The Maroons won, 9-7, but instead of reveling in the pro league's success, NFL president Joe Carr ruled that Pottsville had infringed on the territory of the Frankford (Pa.) Yellow Jackets, another of the league's teams. Pottsville was fined $500 and disqualified.

"We were asked to reassess it, that the punishment was not appropriate to the offense," Tagliabue said. "We will be looking at that issue."

Great. While you're at it, the Raiders have a 1972 "Immaculate Reception" and a 2002 "Tom Brady Tuck" they'd like you to check, and the Buffalo Bills request your opinion on a certain "Music City Miracle."

Good sport: The Chicago Cardinals were declared 1925 NFL champion, but owner Chris O'Brien refused to accept the title, saying championships should be won on the field, not in an office.

As the good folks of Pasadena will tell you, he'd never make it in ownership today.

Trivia time: The Milwaukee Brewers' Geoff Jenkins hit home runs in three consecutive at-bats Wednesday in a 10-0 victory over the Padres, the second time in three seasons he has accomplished the feat. What team was the last to have a player hit three home runs in a game twice in a season?

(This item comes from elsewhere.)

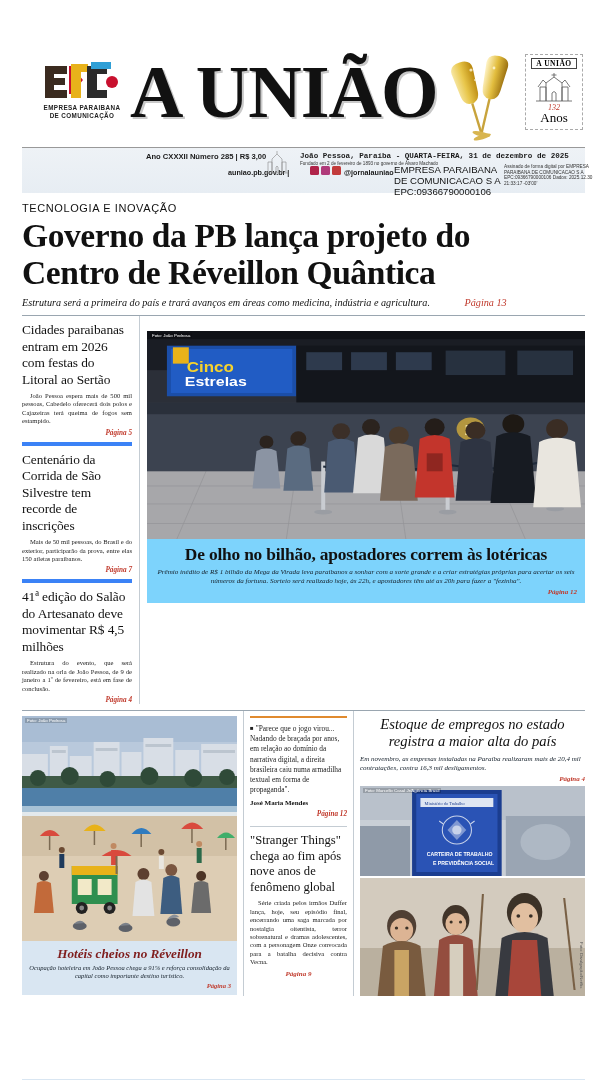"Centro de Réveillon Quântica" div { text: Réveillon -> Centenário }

Hint: It's also the only team to have two players hit three consecutive homers in the same game.

Percentage point: If you think the basketball is brutal in the NBA's Eastern Conference, comedian Jay Leno reminds us that's not all that's rough on the right coast. In a recent "Tonight Show" monologue, he referred to the series between the Detroit Pistons and New Jersey Nets as "the places-nobody-wants-to-live [conference] final."

He added, "According to a newspaper poll ... 75% of New Jersey residents rate their state as a good or excellent place to live. The other 25% are reported missing."

Hot stuff: Noting the name of Jim Rome's new ESPN sports talk show "Rome is Burning," comedian Alex Kasberg came up with an appropriate sponsor -- tough actin' Tinactin jock itch and athletes foot spray.

Trivia answer: Milwaukee, and Jenkins was not involved. Jeromy Burnitz hit three homers, though not in consecutive at-bats, on May 10, 2001. Burnitz and Richie Sexson each hit three consecutive home runs in a 9-4 victory over the Arizona Diamondbacks on Sept. 25, 2001.

And finally: San Francisco Chronicle reader Mike Gaynes offers this baseball advice:

"South Korean rookie pitcher Jung Bong is 4-0 for Atlanta, but the Braves probably shouldn't pitch him in Shea Stadium.

"Because? Nobody hits off a Bong like the Mets."